Nighttime twister confirmed in Point Clark Friday
The Sun Times

No one was injured after a tornado packing a maximum wind speed of 130 kilometres per hour blew in off Lake Huron in Point Clark Friday night and forced three families out of their homes.

The tornado was confirmed by the Northern Tornadoes Project at Western University. It found the length of the tornado’s path was 300 metres and its width was 80 m, leaving trees toppled, some on houses, about 10:15 p.m.

Tornadoes occur rarely after dark, said Dave Sills, executive director of the Northern Tornadoes Project, which aims to document every tornado which occurs in Canada.

Most tornadoes occur between 4 p.m. and 7 p.m., or earlier in the day, when it’s hottest. “It’s pretty rare to have something occur overnight when it’s dark outside. It makes them more dangerous because people can’t see them coming.”

In this case, the thunderstorm and then tornado got their energy from the collision of warm, humid air running up ahead of a cold front. It was the last in a line of thunderstorms, which happened to be at Point Clark, which produced the tornado, Sills said.

Huron-Kinloss Fire Chief Chris Cleave was home watching TV when a severe thunderstorm warning was broadcast across the screen, warning of the potential of tornadoes. He’s also the community emergency management co-ordinator.

Later, firefighters and police were dispatched to the scene of a possible tornado.

He said in an interview Monday firefighters found a number of trees tipped over and five to seven homes or accessory buildings were damaged by falling trees at Point Clark, in the southwest corner of the municipality, south of Kincardine.

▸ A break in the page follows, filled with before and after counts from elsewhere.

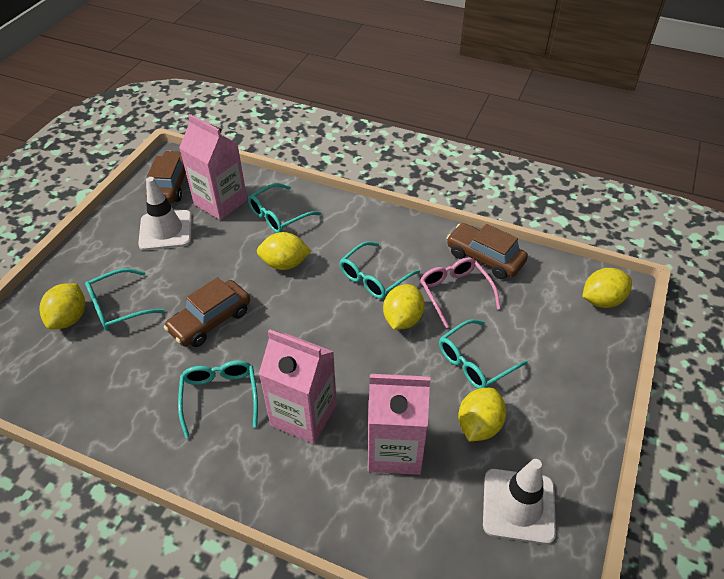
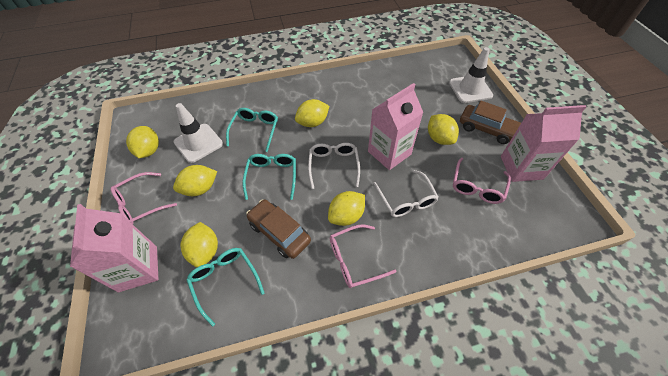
brown car: [146,151,186,203] [164,277,250,347] [447,223,528,279] = 3 -> [246,199,311,259] [460,101,521,144] = 2
pink glasses: [420,258,501,328] = 1 -> [111,172,177,224] [330,224,396,288] [453,158,511,204] = 3
turquoise glasses: [85,268,164,331] [178,360,258,438] [248,183,322,233] [340,241,420,299] [439,319,528,389] = 5 -> [186,248,265,327] [226,108,278,152] [243,154,296,200] = 3
white glasses: none = 0 -> [308,143,360,189] [373,170,439,217] = 2
yellow lemon: [39,283,85,329] [257,232,311,270] [383,284,425,330] [458,388,506,442] [582,268,632,308] = 5 -> [126,126,159,158] [173,165,217,196] [181,222,218,267] [295,99,330,127] [328,191,365,226] [428,114,459,145] = 6

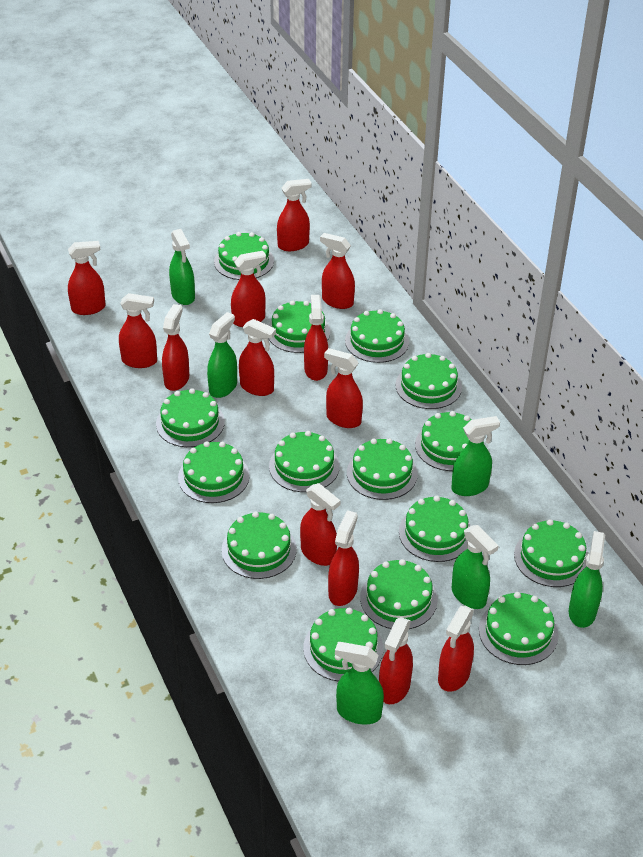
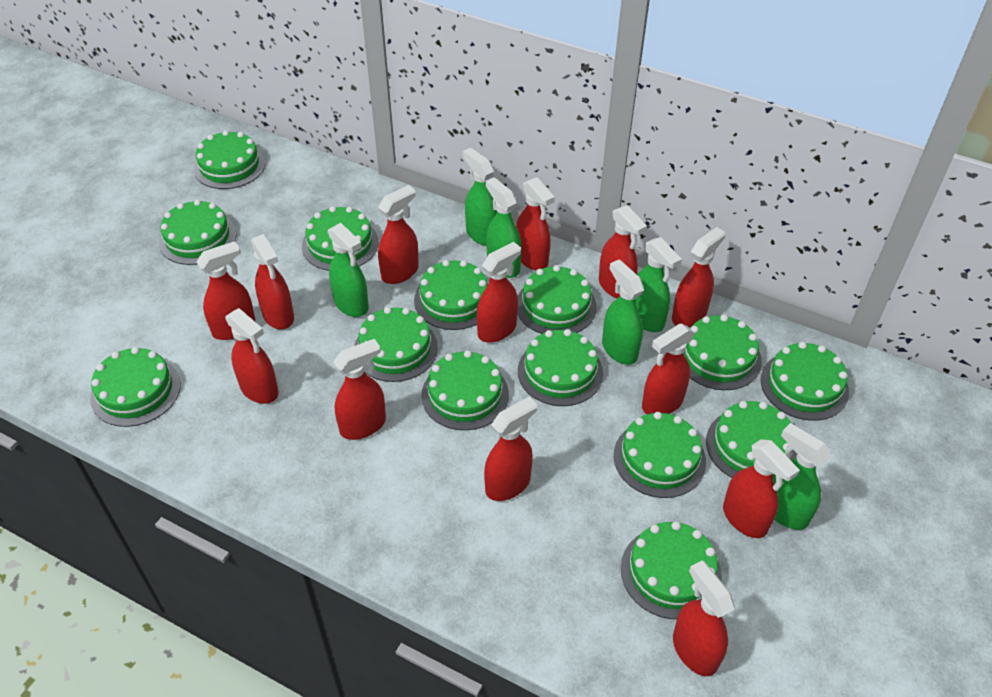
green cake: [156,388,225,447] [178,441,250,503] [214,232,274,280] [221,511,297,579] [268,300,330,353] [269,431,340,492] [303,608,383,682] [345,309,409,363] [347,438,418,500] [360,559,438,629] [396,353,462,409] [399,496,471,562] [415,411,472,471] [479,592,558,665] [514,519,588,587] = 15 -> [90,347,181,427] [159,199,236,265] [194,130,265,189] [302,206,379,271] [354,307,438,382] [414,260,488,330] [421,350,509,430] [517,265,597,334] [518,329,603,406] [614,412,706,498] [621,521,722,619] [683,315,762,390] [706,401,797,478] [761,342,849,421] = 14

Initially three families were evacuated overnight and possibly for longer, with the help of victim services.

Power in the immediate area was out due to the storm and was not restored until the next evening, Cleave said. Clean up of the tornado damage is ongoing, involving Hydro One, Huron-Kinloss public works staff and private contractors, he said.

As tornadoes go, this was on the weak side said Sills, a former severe weather scientist at Environment Canada.

The maximum estimated wind speed of 130 km/h in this tornado — based on the toppled trees causing all the damage — represents the top end of the wind speed associated with Enhanced Fujita scale rating of EF0, the weakest tornado designation on that scale.